И прольется опять материнский плач, всемирный плач, всемерный плач:


Ты прощай-ка, мое рожденное милое дитятко,
Моя любимая удалая нежная головушка.

А сыновья их непутевые не слушают матерей: шапку озимь, грудь колесом и пошли на завоевания неправедные.

На славян в свою очередь совершали опустошительные набеги племена печенегов, хазар, половцев из южных краев и так, бывало, заполоняли причерноморские степи, что славянские племена оказались лишь маленькими беззащитными островками в буйной кочевой стихии. Немцы и литовцы тоже не давали жить спокойно, тоже устремляли свои алчные взгляды на земли славянских племен, посему здесь издавна ковали обоюдоострые мечи, дабы обороняться можно было бы на все стороны света.

Если от иноземных завоевателей славяне оборонялись, то на своих собратьев шли с высоко поднятыми забралами. Усобицы не прошли эти племена стороной, пышным цветом расцвели они на этих и без того многострадальных землях. «Всюду раздоры: промежду народами и промежду соседями, посреди власть имущих и среди нищих, друг у друга пеню взыскующих. Набеги, грабежи, гибель слабых и безвинных. Допустишь годы тишины и покоя, без сражений и глада, без мора и пожаров – так человек сам себе беду ищет, внутри себя терзается, аки лев рыкающий, душа его самое себя пожирает. Зачем в муку такую она превращается, что мир кругом чернеет и весь виноватым делается? Почему все перепутано, все перемешано в жизни, данной нам для восхваления и благодарения?» (Б. Дедюхин)

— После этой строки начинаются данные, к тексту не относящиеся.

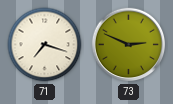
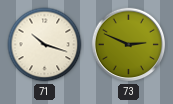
71: 7:18 -> 10:18
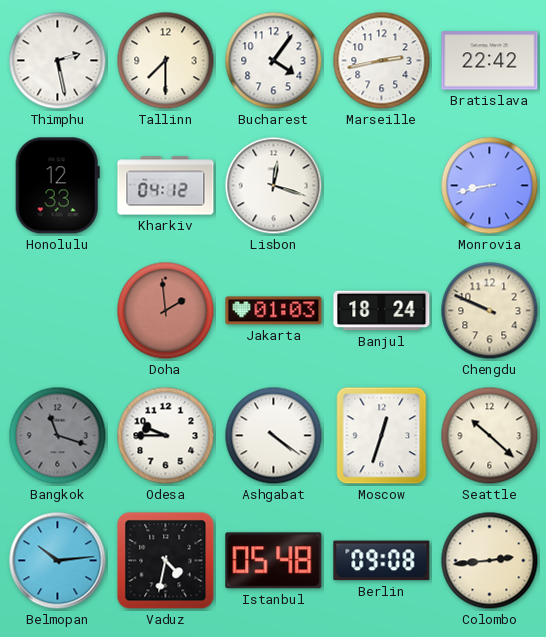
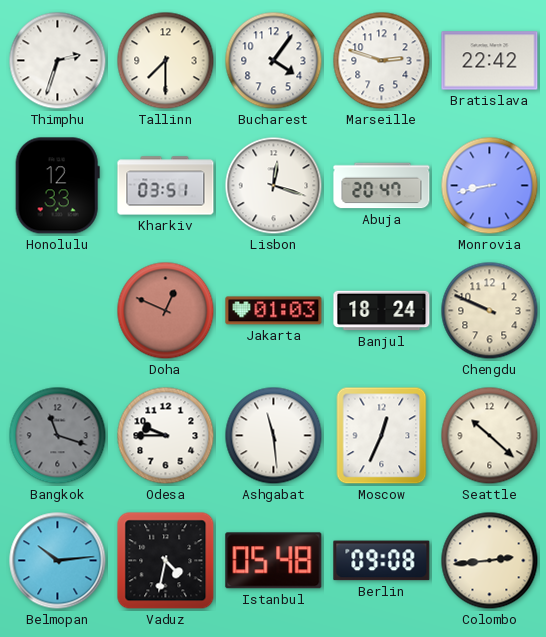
Thimphu: 2:28 -> 2:33
Marseille: 2:43 -> 2:48
Kharkiv: 04:12 -> 03:51
Abuja: none -> 20:47
Doha: 1:59 -> 12:49
Ashgabat: 4:21 -> 11:29
Moscow: 12:33 -> 12:34
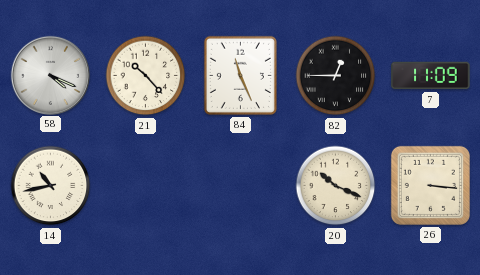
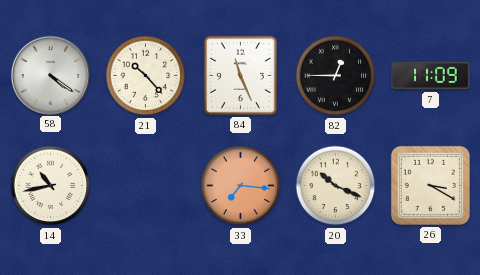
58: 4:19 -> 4:21
33: none -> 7:16
26: 3:16 -> 3:20
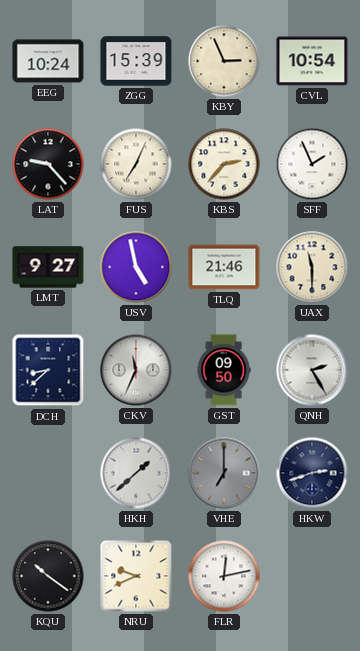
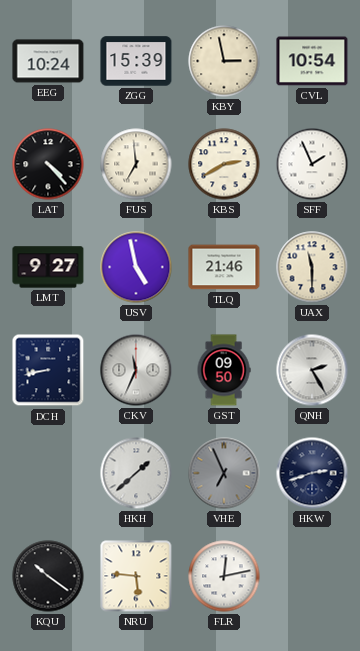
KBY: 2:56 -> 2:58
LAT: 9:23 -> 4:23
FUS: 7:04 -> 6:59
KBS: 2:37 -> 2:40
DCH: 8:38 -> 8:43
VHE: 7:00 -> 6:56
NRU: 9:41 -> 5:46
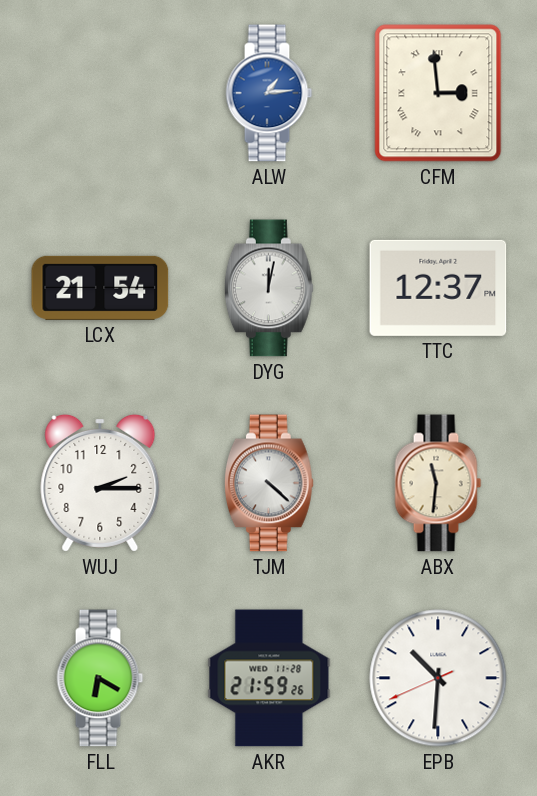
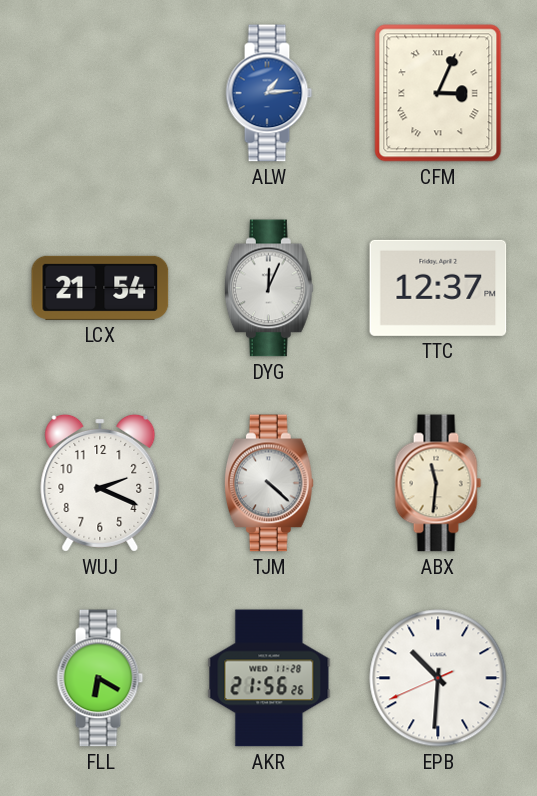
CFM: 2:59 -> 3:04
DYG: 12:02 -> 12:04
WUJ: 2:15 -> 2:19
AKR: 21:59 -> 21:56
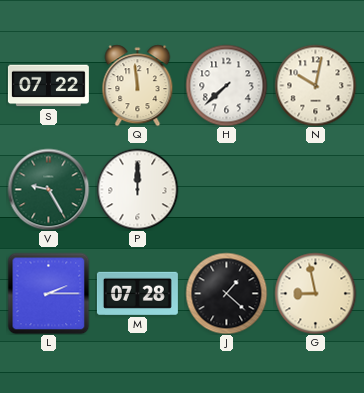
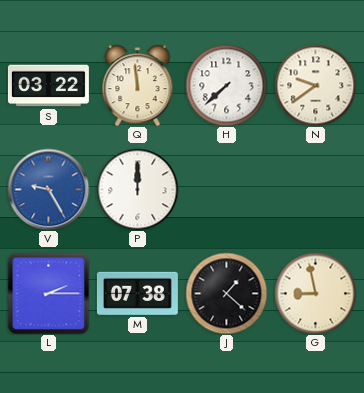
S: 07:22 -> 03:22
N: 10:02 -> 9:39
V dial: green -> blue
M: 07:28 -> 07:38
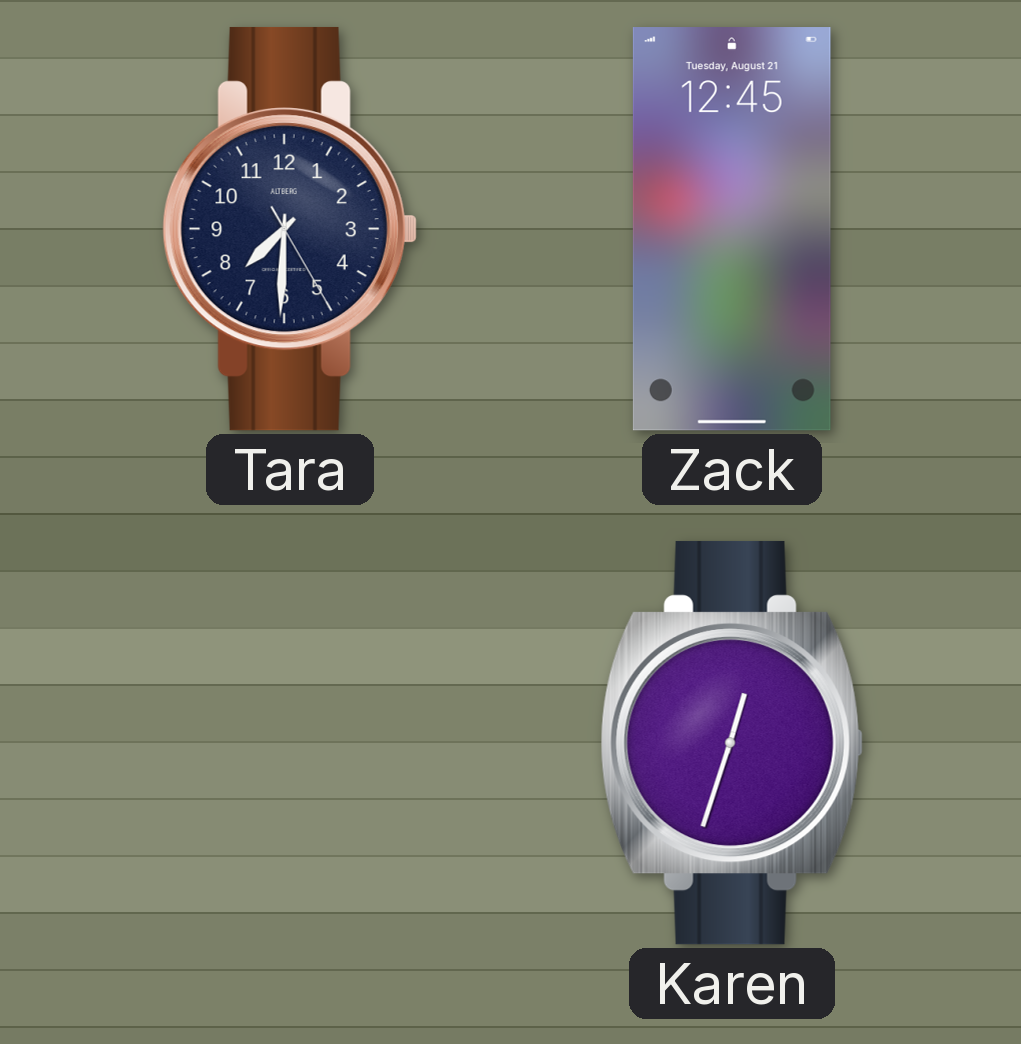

На этот вопрос пытается ответить русский поэт Максимилиан Волошин: «Славянская душа трагична в своей сущности. Сравните ее с душою других европейских рас: она отличается от них и глубиной своих эмоций, и напряженностью совести, и остротой трагических противоречий. Она катастрофична».

Наученный горьким опытом междоусобиц, не случайно народ придумал вот такую припевку-игру, дошедшую и до наших дней:


А мы просо сеяли, сеяли,
Ай-ди, млада, сеяли, сеяли.
А мы просо вытопчем, вытопчем,
Ай-ди, млада, вытопчем, вытопчем.

Вот так и жили: то сеяли, то топтали. А то дико баловали. «Вот в проулке у распахнутых ворот маленькой церковки толпятся страхолюдные нищие – гадкие хари побирушек, калик, юродивых. Рядом стоит бревенчатое здание в облаках пара. Это баня. Из парилки выскочила голая женщина, мясно-красная, будто с нее живьем содрали кожу, схватила бадейку с водой и опорожнила на себя. Это действие сопровождалось улюлюканьем и веселыми выкриками облепивших изгородь здоровых парней. Женщина разобрала мокрые волосы на два крыла, отбросила с лица, показала парням язык, непристойно растопырилась и, покачивая толстыми ягодицами, ушла обратно в баню». (Ю. Нагибин)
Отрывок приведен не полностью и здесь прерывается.